Wat zijn bacteriële ziekteverwekkers?
Pathogene komt uit twee Griekse woorden: Pathos betekent "ziekte" en Genein wat betekent "produceren". Het verwijst naar een middel of micro -organisme dat in staat is om ziekten te produceren. Prionen zijn een voorbeeld van een pathogeen middel. Wanneer het een micro -organisme is dat de ziekte verspreidt, kan de dader een schimmel, een protozoa of een bacteriële ziekteverwekker zijn. Virussen kunnen worden opgenomen als micro -organismen, maar omdat er een controverse bestaat over de vraag of ze leven, kunnen ze ook in de categorie van agenten worden geplaatst.
Niet alle bacteriën zijn pathogeen, maar degenen die zijn kunnen het leven van dieren, mensen en planten bedreigen. Voorbeelden van bacteriële pathogenen zijn Mycobacterium tuberculose, Streptococcus, Bacillus anthracis, Rickettsia, Listeria en Salmonella . De pathogeniteit van een bacteriën is een maat voor zijn vermogen of waarschijnlijkheid om ziekte te veroorzaken, kwantitatief gemeten als virulentie. De specifieke factoren die rekening houden met de virulentie van bacteriële pathogenen worden verwijstrood tot als virulentiefactoren .
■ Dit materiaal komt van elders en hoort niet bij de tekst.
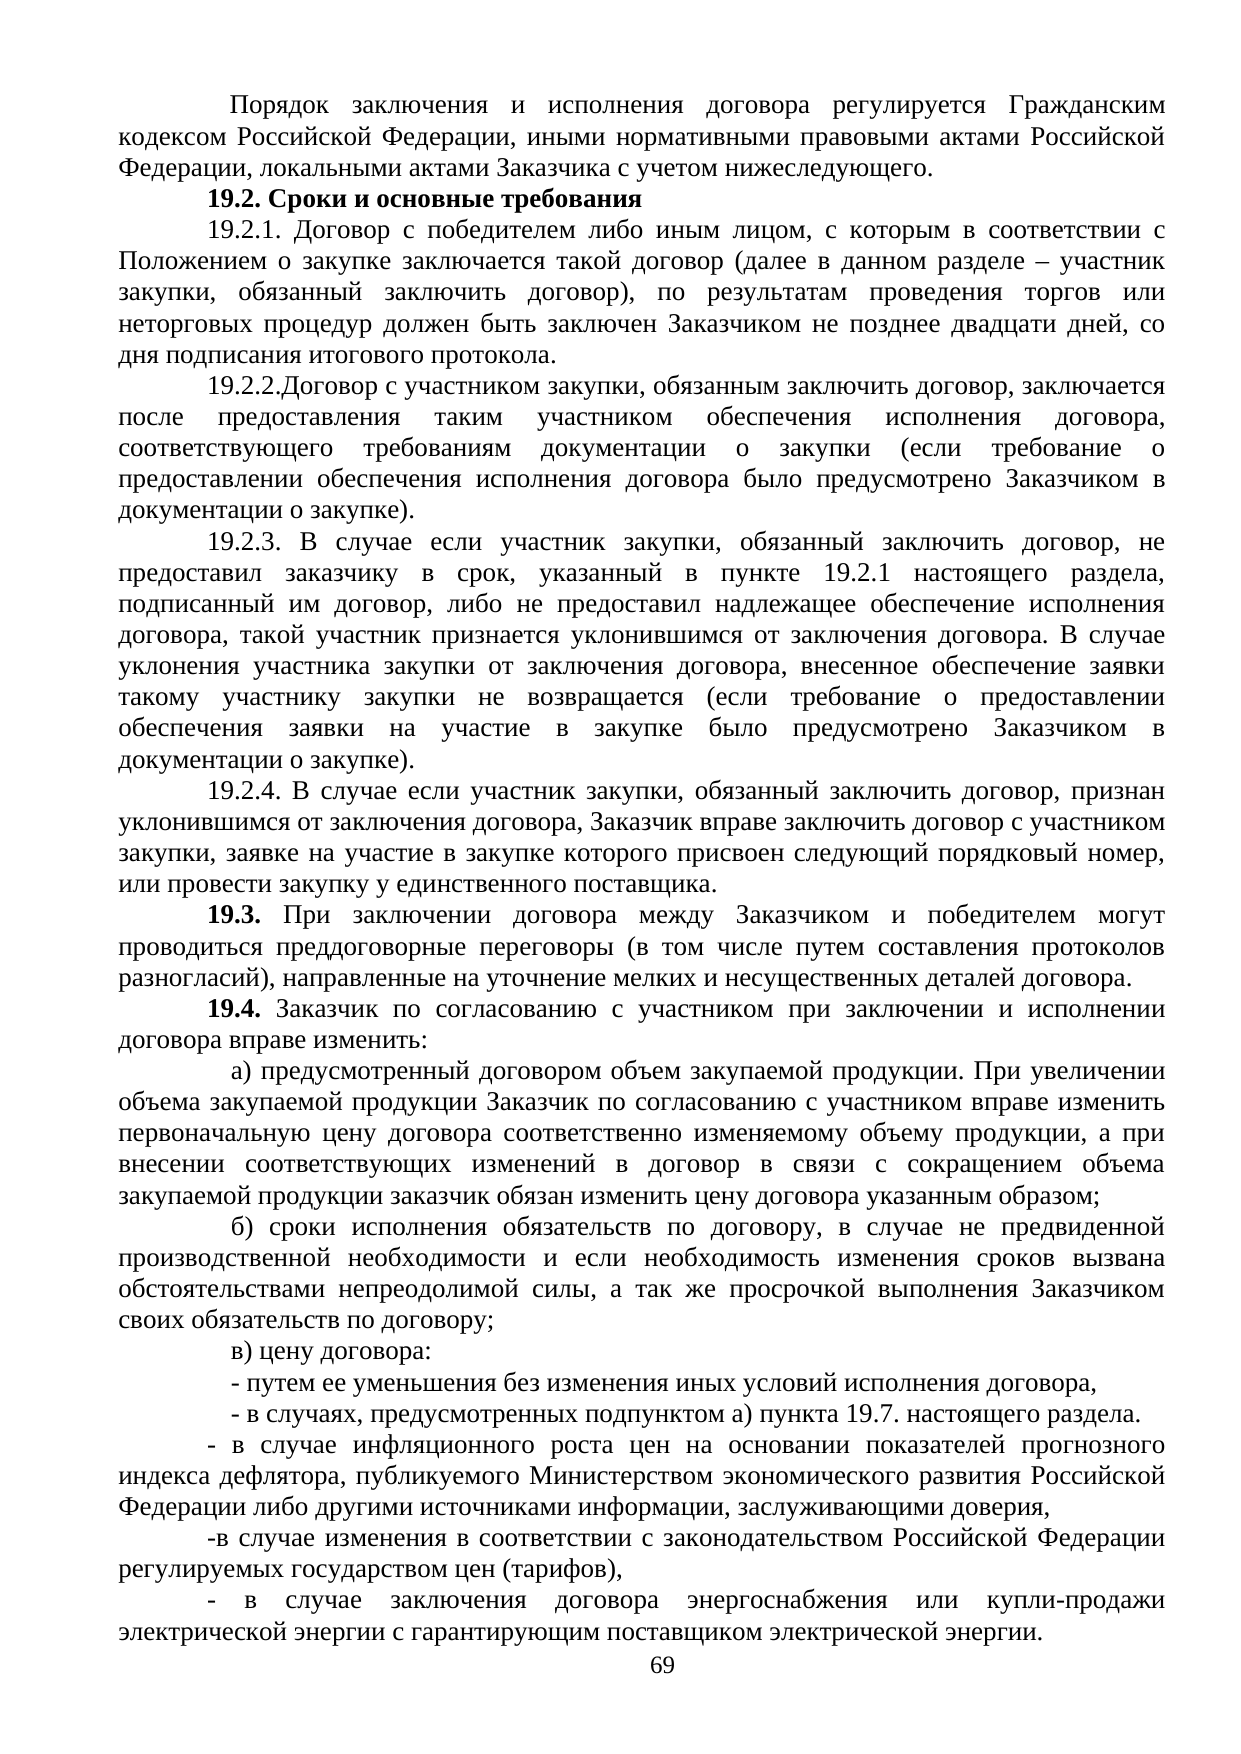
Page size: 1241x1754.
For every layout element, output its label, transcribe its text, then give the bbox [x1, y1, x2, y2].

De virulentiefactoren omvatten een verscheidenheid aan eigenschappen die bijdragen aan het succes ervan bij het vestigen in of op zijn gastheer en het veroorzaken van ziekte. Bacteriële pathogenen kunnen relatief weinig of veel virulentiefactoren hebben. Factoren die bacteriële pathogenen kunnen zijn, zijn onder meer het produceren van gifstoffen, het hebben van eiwitten die helpen bij bevestiging aan een gastheer en in staat zijn om zijn eigen oppervlak te beschermen.
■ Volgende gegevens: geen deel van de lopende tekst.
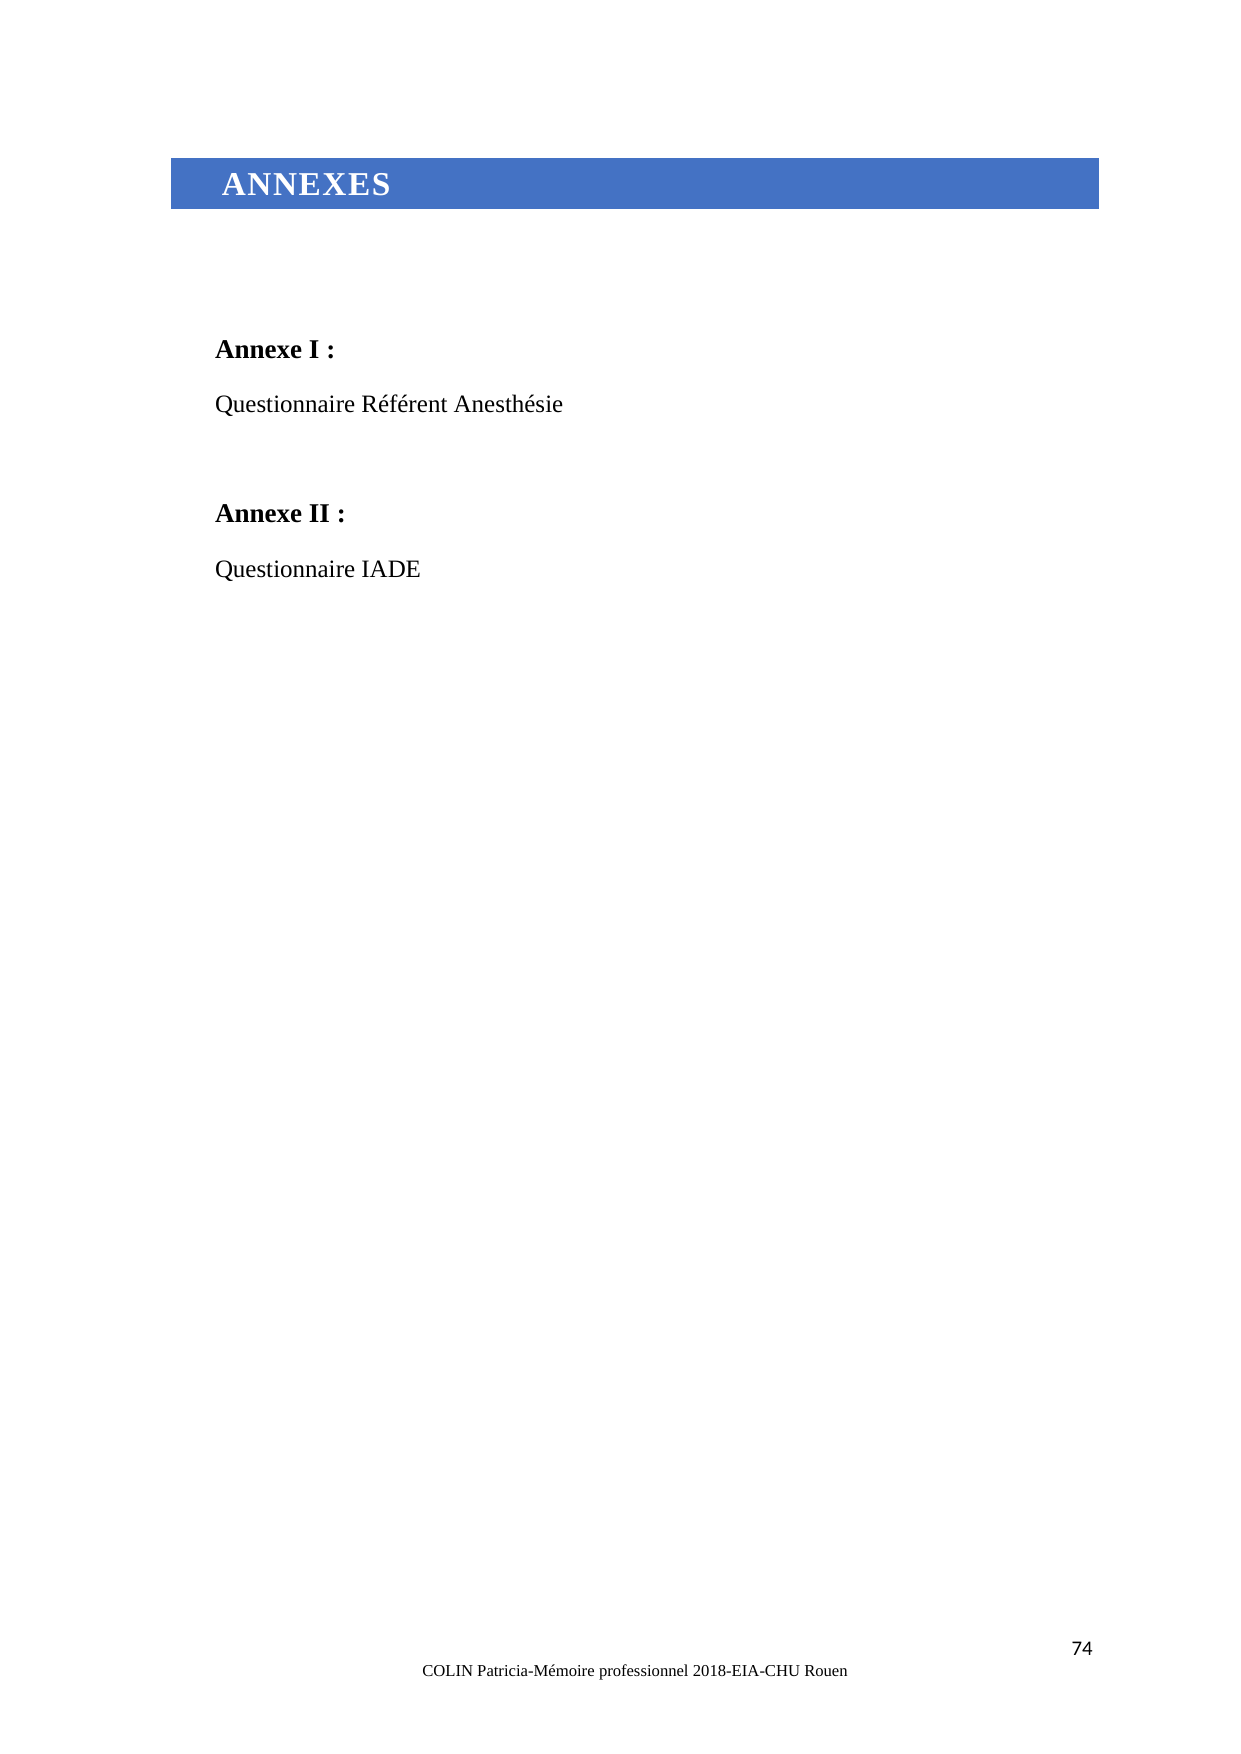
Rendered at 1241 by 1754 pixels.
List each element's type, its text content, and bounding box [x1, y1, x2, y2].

text Questionnaire IADE [215, 554, 1092, 582]
text Annexe II : [215, 497, 1092, 528]
text Annexe I : [215, 333, 1092, 364]
text Questionnaire Référent Anesthésie [215, 389, 1092, 418]
subtitle ANNEXES [177, 164, 1092, 203]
Een andere manier om naar de effectiviteit van bacteriële pathogenen te kijken, is om ze te overwegen in termen van invasiviteit en toxigenese. In dit geval wordt het vermogen om gifstoffen te produceren die weefsel beïnvloeden, zowel bijna als ver van het groeipunt of de invasie gescheiden van alle factoren waarmee bacteriën een ander organisme kunnen binnenvallen.
Bacteriële pathogenen beginnen met hun aanvallen op een gastheer door kolonisatie en vestigen zich meestal in de weefsels van de gastheer, meestalOp een punt dat contact houdt met de externe omgeving. Met een menselijke gastheer zou dit de conjunctiva, het spijsverteringskanaal, de luchtwegen en het urogenitale kanaal omvatten. De bacteriële pathogenen gebruiken adhesines om te interageren met receptoren op de gastheercellen.
De volgende fase van infectie door bacteriële pathogenen wordt invasie genoemd. De factoren die de binnenvallende bacteriën kunnen helpen, omvatten stoffen die invasins worden genoemd die twee doelen hebben: beschadigende cellen van de gastheer en de verspreiding van de bacteriële ziekteverwekker mogelijk maken.
Infectieziekten veroorzaakt door bacteriële pathogenen kunnen worden behandeld door een van de drie verschillende groepen antimicrobiële middelen. De groep van natuurlijk voorkomende antimicrobiële middelen wordt antibiotica genoemd; De groep chemisch gesynthetiseerde antimicrobiële middelen wordt chemotherapeutische middelen genoemd; en de hybriden beginnen met een natuurlijk voorkomende stof die is gewijzigd. Sommige leden van de eerste groep kunnen nu worden gesynthetiseerd.